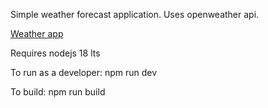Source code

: Simple weather forecast application. Uses openweather api.

[Weather app](https://coolrunner1.github.io/crimeadigital-project-3/)

Requires nodejs 18 lts

To run as a developer:
  npm run dev
  
To build:
  npm run build
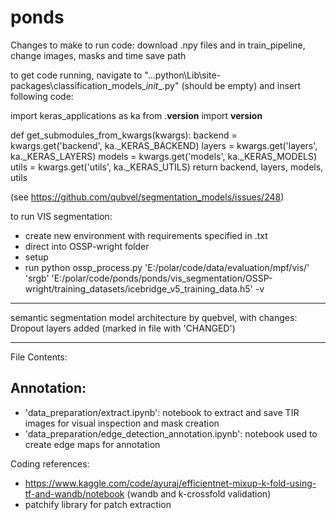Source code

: # ponds

Changes to make to run code: download .npy files and in train_pipeline, change images, masks and time save path


to get code running, navigate to "...python\Lib\site-packages\classification_models\__init__.py" (should be empty) and insert following code:

import keras_applications as ka
from .__version__ import __version__


def get_submodules_from_kwargs(kwargs):
    backend = kwargs.get('backend', ka._KERAS_BACKEND)
    layers = kwargs.get('layers', ka._KERAS_LAYERS)
    models = kwargs.get('models', ka._KERAS_MODELS)
    utils = kwargs.get('utils', ka._KERAS_UTILS)
    return backend, layers, models, utils


(see https://github.com/qubvel/segmentation_models/issues/248)


to run VIS segmentation:
- create new environment with requirements specified in .txt
- direct into OSSP-wright folder
- setup
- run python ossp_process.py 'E:/polar/code/data/evaluation/mpf/vis/' 'srgb' 'E:/polar/code/ponds/ponds/vis_segmentation/OSSP-wright/training_datasets/icebridge_v5_training_data.h5' -v

----------------------------

semantic segmentation model architecture by quebvel, with changes: Dropout layers added (marked in file with 'CHANGED')

----------------------------

File Contents:

Annotation:
----------
- 'data_preparation/extract.ipynb': notebook to extract and save TIR images for visual inspection and mask creation
- 'data_preparation/edge_detection_annotation.ipynb': notebook used to create edge maps for annotation


Coding references:
- https://www.kaggle.com/code/ayuraj/efficientnet-mixup-k-fold-using-tf-and-wandb/notebook (wandb and k-crossfold validation)
- patchify library for patch extraction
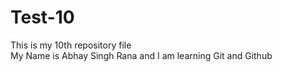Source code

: # Test-10
This is my 10th repository file
<br>
My Name is Abhay Singh Rana and I am learning Git and Github
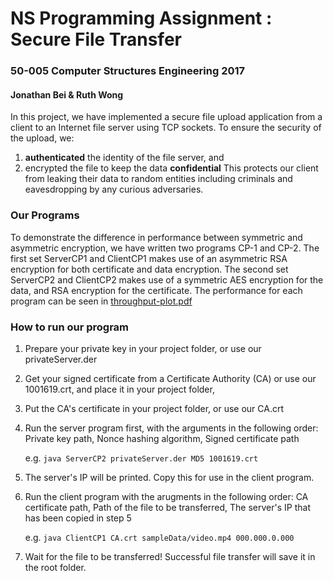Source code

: # NS Programming Assignment : Secure File Transfer
### 50-005 Computer Structures Engineering 2017
#### Jonathan Bei & Ruth Wong


In this project, we have implemented a secure file upload application from a client to an Internet file server using TCP sockets.
To ensure the security of the upload, we: 

1. **authenticated** the identity of the file server, and
2. encrypted the file to keep the data **confidential**
This protects our client from leaking their data to random entities including criminals and eavesdropping by any curious adversaries.


### Our Programs
To demonstrate the difference in performance between symmetric and asymmetric encryption, we have written two programs CP-1 and CP-2.
The first set ServerCP1 and ClientCP1 makes use of an asymmetric RSA encryption for both certificate and data encryption.
The second set ServerCP2 and ClientCP2 makes use of a symmetric AES encryption for the data, and RSA encryption for the certificate.
The performance for each program can be seen in [throughput-plot.pdf](https://github.com/woshibiantai/NS-Programming-Assignment/)


### How to run our program
1. Prepare your private key in your project folder, or use our privateServer.der
2. Get your signed certificate from a Certificate Authority (CA) or use our 1001619.crt, and place it in your project folder, 
3. Put the CA's certificate in your project folder, or use our CA.crt
4. Run the server program first, with the arguments in the following order: Private key path, Nonce hashing algorithm, Signed certificate path

   e.g. `java ServerCP2 privateServer.der MD5 1001619.crt`  
5. The server's IP will be printed. Copy this for use in the client program.
6. Run the client program with the arugments in the following order: CA certificate path, Path of the file to be transferred, The server's IP that has been copied in step 5
  
   e.g. `java ClientCP1 CA.crt sampleData/video.mp4 000.000.0.000`  
7. Wait for the file to be transferred! Successful file transfer will save it in the root folder. 

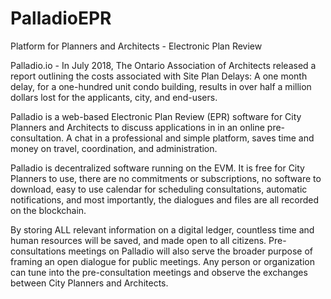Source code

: # PalladioEPR
Platform for Planners and Architects - Electronic Plan Review

Palladio.io -
In July 2018, The Ontario Association of Architects released a report outlining the costs associated with 
Site Plan Delays: A one month delay, for a one-hundred 
unit condo building, results in over half a million dollars lost for the applicants, city, and end-users. 

Palladio is a web-based Electronic Plan Review (EPR) software for City  Planners and Architects 
to discuss applications in in an online pre-consultation. A chat in a professional and simple platform, saves
time and money on travel, coordination, and administration. 

Palladio is decentralized software running on the EVM. 
It is free for City Planners to use, there are no commitments or subscriptions, no software to download, 
easy to use calendar for scheduling consultations, automatic notifications, and most importantly, 
the dialogues and files are all recorded on the blockchain. 

By storing ALL relevant information on a digital ledger, countless time and human resources will be saved, 
and made open to all citizens. Pre-consultations meetings on Palladio will also serve the broader purpose 
of framing an open dialogue for public meetings. Any person or organization can tune into the pre-consultation 
meetings and observe the exchanges between City Planners and Architects. 
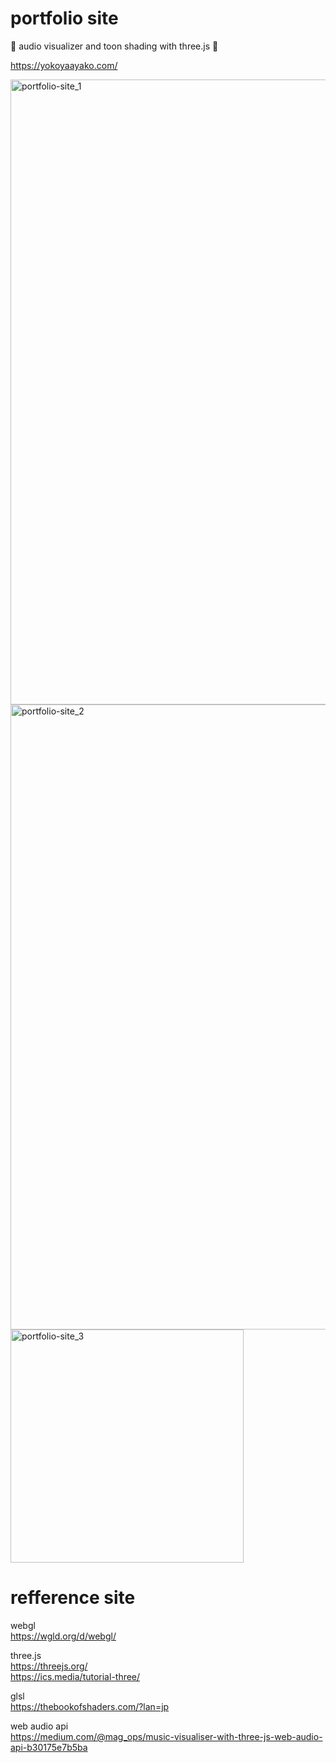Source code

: # portfolio site
🍩 audio visualizer and toon shading with three.js 🍩

https://yokoyaayako.com/

<img width="1000" alt="portfolio-site_1" src="https://user-images.githubusercontent.com/44118351/82359058-5c94dc00-9a42-11ea-836a-faa09804ef0e.png">

<img width="1000" alt="portfolio-site_2" src="https://user-images.githubusercontent.com/44118351/82359047-5868be80-9a42-11ea-9eeb-4393321cdc56.png">

<img width="373" alt="portfolio-site_3" src="https://user-images.githubusercontent.com/44118351/82359063-5dc60900-9a42-11ea-8ee6-d48b4d862091.png">

# refference site
webgl<br>
https://wgld.org/d/webgl/

three.js<br>
https://threejs.org/<br>
https://ics.media/tutorial-three/

glsl<br>
https://thebookofshaders.com/?lan=jp

web audio api<br>
https://medium.com/@mag_ops/music-visualiser-with-three-js-web-audio-api-b30175e7b5ba
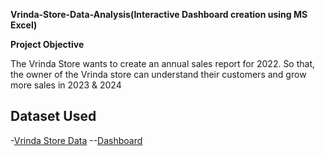 **Vrinda-Store-Data-Analysis(Interactive Dashboard creation using MS Excel)**

**Project Objective**

The Vrinda Store wants to create an annual sales report for 2022. So that, the owner of the Vrinda
store can understand their customers and grow more sales in 2023 & 2024

## Dataset Used
-<a href="https://github.com/shivanipati/Data-Analysis--Dashboard/blob/main/practice.xlsx">Vrinda Store Data</a>
--<a href="https://github.com/shivanipati/Data-Analysis--Dashboard/blob/main/Screenshot%202024-09-29%20152916.png">Dashboard</a>

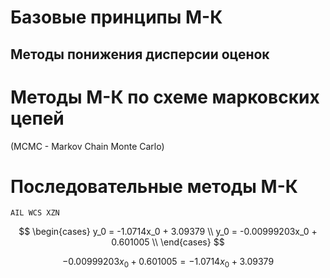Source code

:# Базовые принципы М-К
## Методы понижения дисперсии оценок
# Методы М-К по схеме марковских цепей
(MCMC - Markov Chain Monte Carlo)
# Последовательные методы М-К

`AIL WCS XZN`

$$
\begin{cases}
y_0 = -1.0714x_0 + 3.09379 \\
y_0 = -0.00999203x_0 + 0.601005 \\
\end{cases}
$$

$$
-0.00999203x_0 + 0.601005 = -1.0714x_0 + 3.09379
$$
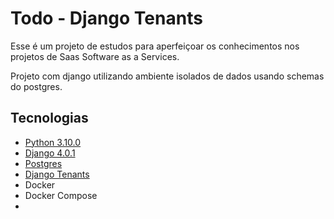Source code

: # Todo - Django Tenants

Esse é um projeto de estudos para aperfeiçoar os conhecimentos nos projetos de Saas
Software as a Services.

Projeto com django utilizando ambiente isolados de dados usando schemas do postgres.

## Tecnologias

- <a href="https://www.python.org/">Python 3.10.0</a>
- <a href="https://www.djangoproject.com/">Django 4.0.1</a>
- <a href="https://www.postgresql.org/">Postgres</a>
- <a href="https://django-tenants.readthedocs.io/en/latest/install.html">Django Tenants</a>
- Docker
- Docker Compose
-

YOUR OBJECTIVE
Set out the material once more, exact in every line, with no images.

RESULT BELOW
Source code

: Simple weather forecast application. Uses openweather api.

[Weather app](https://coolrunner1.github.io/crimeadigital-project-3/)

Requires nodejs 18 lts

To run as a developer:
  npm run dev
  
To build:
  npm run build
Source code

: # ponds

Changes to make to run code: download .npy files and in train_pipeline, change images, masks and time save path


to get code running, navigate to "...python\Lib\site-packages\classification_models\__init__.py" (should be empty) and insert following code:

import keras_applications as ka
from .__version__ import __version__


def get_submodules_from_kwargs(kwargs):
    backend = kwargs.get('backend', ka._KERAS_BACKEND)
    layers = kwargs.get('layers', ka._KERAS_LAYERS)
    models = kwargs.get('models', ka._KERAS_MODELS)
    utils = kwargs.get('utils', ka._KERAS_UTILS)
    return backend, layers, models, utils


(see https://github.com/qubvel/segmentation_models/issues/248)


to run VIS segmentation:
- create new environment with requirements specified in .txt
- direct into OSSP-wright folder
- setup
- run python ossp_process.py 'E:/polar/code/data/evaluation/mpf/vis/' 'srgb' 'E:/polar/code/ponds/ponds/vis_segmentation/OSSP-wright/training_datasets/icebridge_v5_training_data.h5' -v

----------------------------

semantic segmentation model architecture by quebvel, with changes: Dropout layers added (marked in file with 'CHANGED')

----------------------------

File Contents:

Annotation:
----------
- 'data_preparation/extract.ipynb': notebook to extract and save TIR images for visual inspection and mask creation
- 'data_preparation/edge_detection_annotation.ipynb': notebook used to create edge maps for annotation


Coding references:
- https://www.kaggle.com/code/ayuraj/efficientnet-mixup-k-fold-using-tf-and-wandb/notebook (wandb and k-crossfold validation)
- patchify library for patch extraction
Source code

: # Test-10
This is my 10th repository file
<br>
My Name is Abhay Singh Rana and I am learning Git and Github
Source code

: # NS Programming Assignment : Secure File Transfer
### 50-005 Computer Structures Engineering 2017
#### Jonathan Bei & Ruth Wong


In this project, we have implemented a secure file upload application from a client to an Internet file server using TCP sockets.
To ensure the security of the upload, we: 

1. **authenticated** the identity of the file server, and
2. encrypted the file to keep the data **confidential**
This protects our client from leaking their data to random entities including criminals and eavesdropping by any curious adversaries.


### Our Programs
To demonstrate the difference in performance between symmetric and asymmetric encryption, we have written two programs CP-1 and CP-2.
The first set ServerCP1 and ClientCP1 makes use of an asymmetric RSA encryption for both certificate and data encryption.
The second set ServerCP2 and ClientCP2 makes use of a symmetric AES encryption for the data, and RSA encryption for the certificate.
The performance for each program can be seen in [throughput-plot.pdf](https://github.com/woshibiantai/NS-Programming-Assignment/)


### How to run our program
1. Prepare your private key in your project folder, or use our privateServer.der
2. Get your signed certificate from a Certificate Authority (CA) or use our 1001619.crt, and place it in your project folder, 
3. Put the CA's certificate in your project folder, or use our CA.crt
4. Run the server program first, with the arguments in the following order: Private key path, Nonce hashing algorithm, Signed certificate path

   e.g. `java ServerCP2 privateServer.der MD5 1001619.crt`  
5. The server's IP will be printed. Copy this for use in the client program.
6. Run the client program with the arugments in the following order: CA certificate path, Path of the file to be transferred, The server's IP that has been copied in step 5
  
   e.g. `java ClientCP1 CA.crt sampleData/video.mp4 000.000.0.000`  
7. Wait for the file to be transferred! Successful file transfer will save it in the root folder. 

Source code

: # PalladioEPR
Platform for Planners and Architects - Electronic Plan Review

Palladio.io -
In July 2018, The Ontario Association of Architects released a report outlining the costs associated with 
Site Plan Delays: A one month delay, for a one-hundred 
unit condo building, results in over half a million dollars lost for the applicants, city, and end-users. 

Palladio is a web-based Electronic Plan Review (EPR) software for City  Planners and Architects 
to discuss applications in in an online pre-consultation. A chat in a professional and simple platform, saves
time and money on travel, coordination, and administration. 

Palladio is decentralized software running on the EVM. 
It is free for City Planners to use, there are no commitments or subscriptions, no software to download, 
easy to use calendar for scheduling consultations, automatic notifications, and most importantly, 
the dialogues and files are all recorded on the blockchain. 

By storing ALL relevant information on a digital ledger, countless time and human resources will be saved, 
and made open to all citizens. Pre-consultations meetings on Palladio will also serve the broader purpose 
of framing an open dialogue for public meetings. Any person or organization can tune into the pre-consultation 
meetings and observe the exchanges between City Planners and Architects. 
Source code

: # portfolio site
🍩 audio visualizer and toon shading with three.js 🍩

https://yokoyaayako.com/

<img width="1000" alt="portfolio-site_1" src="https://user-images.githubusercontent.com/44118351/82359058-5c94dc00-9a42-11ea-836a-faa09804ef0e.png">

<img width="1000" alt="portfolio-site_2" src="https://user-images.githubusercontent.com/44118351/82359047-5868be80-9a42-11ea-9eeb-4393321cdc56.png">

<img width="373" alt="portfolio-site_3" src="https://user-images.githubusercontent.com/44118351/82359063-5dc60900-9a42-11ea-8ee6-d48b4d862091.png">

# refference site
webgl<br>
https://wgld.org/d/webgl/

three.js<br>
https://threejs.org/<br>
https://ics.media/tutorial-three/

glsl<br>
https://thebookofshaders.com/?lan=jp

web audio api<br>
https://medium.com/@mag_ops/music-visualiser-with-three-js-web-audio-api-b30175e7b5ba
 **Vrinda-Store-Data-Analysis(Interactive Dashboard creation using MS Excel)**

**Project Objective**

The Vrinda Store wants to create an annual sales report for 2022. So that, the owner of the Vrinda
store can understand their customers and grow more sales in 2023 & 2024

## Dataset Used
-<a href="https://github.com/shivanipati/Data-Analysis--Dashboard/blob/main/practice.xlsx">Vrinda Store Data</a>
--<a href="https://github.com/shivanipati/Data-Analysis--Dashboard/blob/main/Screenshot%202024-09-29%20152916.png">Dashboard</a>

Source code

:# Базовые принципы М-К
## Методы понижения дисперсии оценок
# Методы М-К по схеме марковских цепей
(MCMC - Markov Chain Monte Carlo)
# Последовательные методы М-К

`AIL WCS XZN`

$$
\begin{cases}
y_0 = -1.0714x_0 + 3.09379 \\
y_0 = -0.00999203x_0 + 0.601005 \\
\end{cases}
$$

$$
-0.00999203x_0 + 0.601005 = -1.0714x_0 + 3.09379
$$
Source code

: # Todo - Django Tenants

Esse é um projeto de estudos para aperfeiçoar os conhecimentos nos projetos de Saas
Software as a Services.

Projeto com django utilizando ambiente isolados de dados usando schemas do postgres.

## Tecnologias

- <a href="https://www.python.org/">Python 3.10.0</a>
- <a href="https://www.djangoproject.com/">Django 4.0.1</a>
- <a href="https://www.postgresql.org/">Postgres</a>
- <a href="https://django-tenants.readthedocs.io/en/latest/install.html">Django Tenants</a>
- Docker
- Docker Compose
-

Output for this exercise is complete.